Whether you’re a partner or an associate in a law firm, the Internal Revenue Service has rules that apply specifically to you as well as several opportunities. Following is a list of tax provisions that affect attorneys in particular.
Tax Benefits for Partners
The following deductions and benefits pertain to partners in a law firm:
- Home office deduction: The home office deduction may be available to practitioners who run their business out of their home. This deduction is not as straightforward as it may sound: The space must be dedicated to running the practice. In addition, the deduction is based on the square footage of the dedicated space, not the total square footage. Once the square footage is calculated, a proportional share of expenses, including mortgage interest, real estate taxes and utilities, may be deducted. The deduction does come with a cap.
- Unreimbursed expenses: Law firm partners may be able to use Schedule E to deduct business expenses that were not reimbursed by the firm. This is a valuable deduction because it reduces both taxable income and the self-employment tax.
- Capital account loans: Interest paid on capital account loans also are deducible on Schedule E.
- State taxes: State taxes are tricky. The total allowable deduction for all state and local taxes is limited. As long as the amount isn’t exceeded, you may be able to deduct any state taxes the firm pays on your behalf on Schedule A of your personal return. Ensure that you are filing in all relevant tax jurisdictions and document your filings and consider filing composite state returns.
- Self-employed health insurance: If your firm shows a profit for the year, medical, dental and long-term care insurance costs may be an above-the-line deduction. This deduction is worth more than an itemized deduction.
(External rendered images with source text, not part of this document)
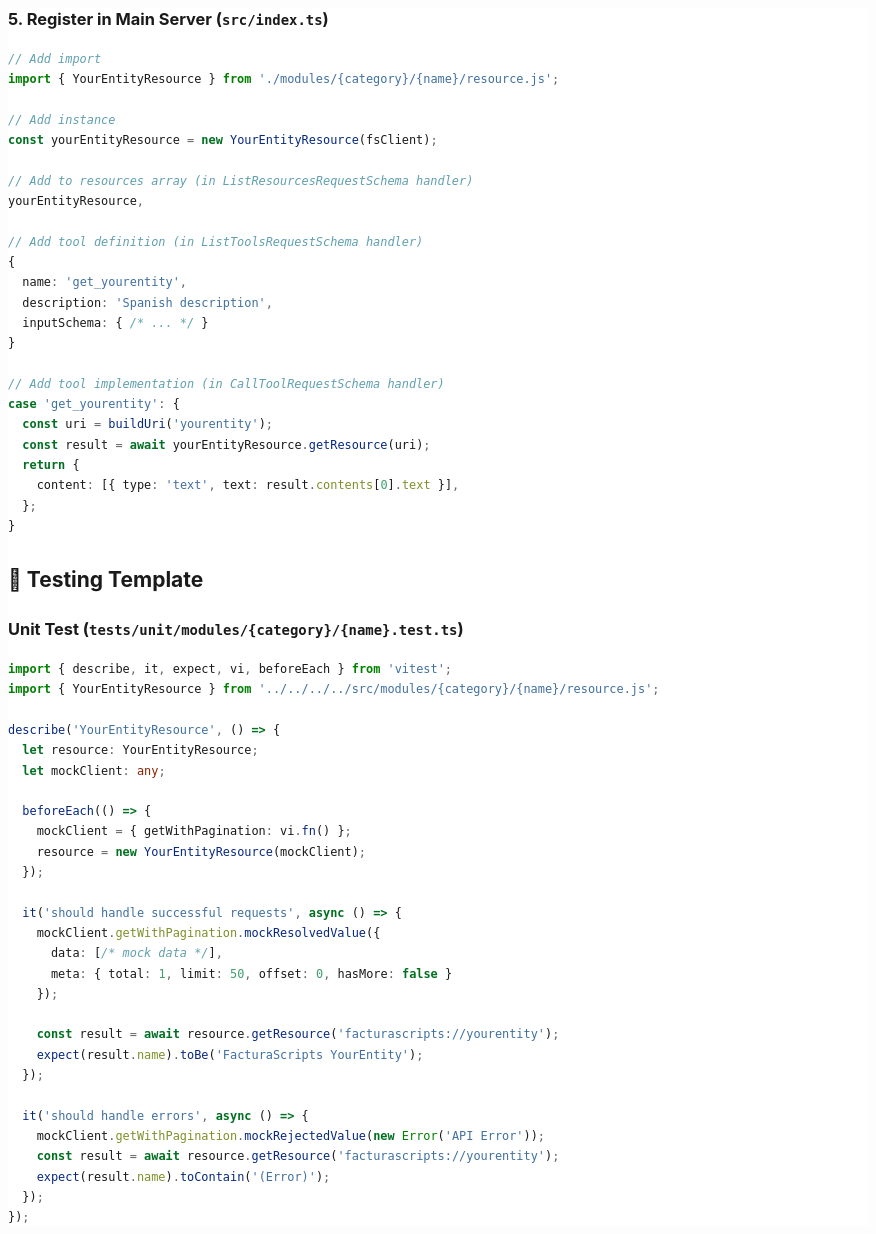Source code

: ### 5. Register in Main Server (`src/index.ts`)
```typescript
// Add import
import { YourEntityResource } from './modules/{category}/{name}/resource.js';

// Add instance
const yourEntityResource = new YourEntityResource(fsClient);

// Add to resources array (in ListResourcesRequestSchema handler)
yourEntityResource,

// Add tool definition (in ListToolsRequestSchema handler)
{
  name: 'get_yourentity',
  description: 'Spanish description',
  inputSchema: { /* ... */ }
}

// Add tool implementation (in CallToolRequestSchema handler)
case 'get_yourentity': {
  const uri = buildUri('yourentity');
  const result = await yourEntityResource.getResource(uri);
  return {
    content: [{ type: 'text', text: result.contents[0].text }],
  };
}
```

## 🧪 Testing Template

### Unit Test (`tests/unit/modules/{category}/{name}.test.ts`)
```typescript
import { describe, it, expect, vi, beforeEach } from 'vitest';
import { YourEntityResource } from '../../../../src/modules/{category}/{name}/resource.js';

describe('YourEntityResource', () => {
  let resource: YourEntityResource;
  let mockClient: any;

  beforeEach(() => {
    mockClient = { getWithPagination: vi.fn() };
    resource = new YourEntityResource(mockClient);
  });

  it('should handle successful requests', async () => {
    mockClient.getWithPagination.mockResolvedValue({
      data: [/* mock data */],
      meta: { total: 1, limit: 50, offset: 0, hasMore: false }
    });

    const result = await resource.getResource('facturascripts://yourentity');
    expect(result.name).toBe('FacturaScripts YourEntity');
  });

  it('should handle errors', async () => {
    mockClient.getWithPagination.mockRejectedValue(new Error('API Error'));
    const result = await resource.getResource('facturascripts://yourentity');
    expect(result.name).toContain('(Error)');
  });
});
```
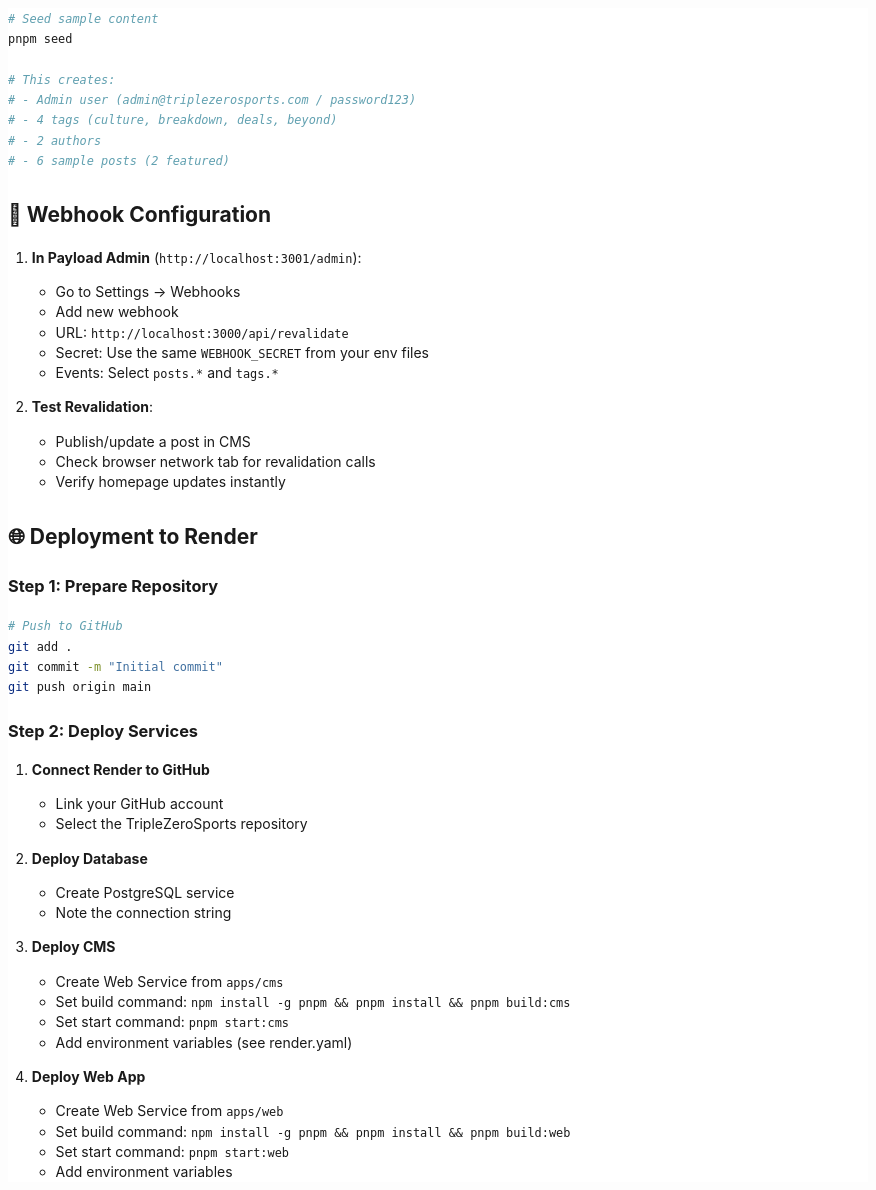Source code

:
 ```bash
# Seed sample content
pnpm seed

# This creates:
# - Admin user (admin@triplezerosports.com / password123)
# - 4 tags (culture, breakdown, deals, beyond)
# - 2 authors
# - 6 sample posts (2 featured)
```

## 🔗 Webhook Configuration

1. **In Payload Admin** (`http://localhost:3001/admin`):
   - Go to Settings → Webhooks
   - Add new webhook
   - URL: `http://localhost:3000/api/revalidate`
   - Secret: Use the same `WEBHOOK_SECRET` from your env files
   - Events: Select `posts.*` and `tags.*`

2. **Test Revalidation**:
   - Publish/update a post in CMS
   - Check browser network tab for revalidation calls
   - Verify homepage updates instantly

## 🌐 Deployment to Render

### Step 1: Prepare Repository
```bash
# Push to GitHub
git add .
git commit -m "Initial commit"
git push origin main
```

### Step 2: Deploy Services

1. **Connect Render to GitHub**
   - Link your GitHub account
   - Select the TripleZeroSports repository

2. **Deploy Database**
   - Create PostgreSQL service
   - Note the connection string

3. **Deploy CMS**
   - Create Web Service from `apps/cms`
   - Set build command: `npm install -g pnpm && pnpm install && pnpm build:cms`
   - Set start command: `pnpm start:cms`
   - Add environment variables (see render.yaml)

4. **Deploy Web App**
   - Create Web Service from `apps/web`
   - Set build command: `npm install -g pnpm && pnpm install && pnpm build:web`
   - Set start command: `pnpm start:web`
   - Add environment variables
- Retirement savings: Take advantage of tax saving offered by your firm’s retirement plan. Deferring income can result in substantial tax savings.
Tax Considerations for Associates
Associates are salaried employees at their firms who have federal and state income tax taken out of their paychecks and whose income is reported on Form W-2. Consequently, they have fewer options for deductions. They cannot take itemized deductions unless they exceed the standard deduction amounts. They may, however, benefit from the following:
- Unreimbursed business expenses: These expenses can no longer be deducted as a line item, but associates can ask their firms to implement an accountable reimbursement plan. Such a plan would allow associates to be reimbursed without having to report the reimbursements as income, and the partners would be able to deduct the amounts on their Schedule E.
- Income deferral: Deferring income by maximizing use of the firm’s retirement plan may reduce taxable income.
- Student loans: If your firm has a student loan payment program, the amount they pay may not be taxable if certain parameters are met.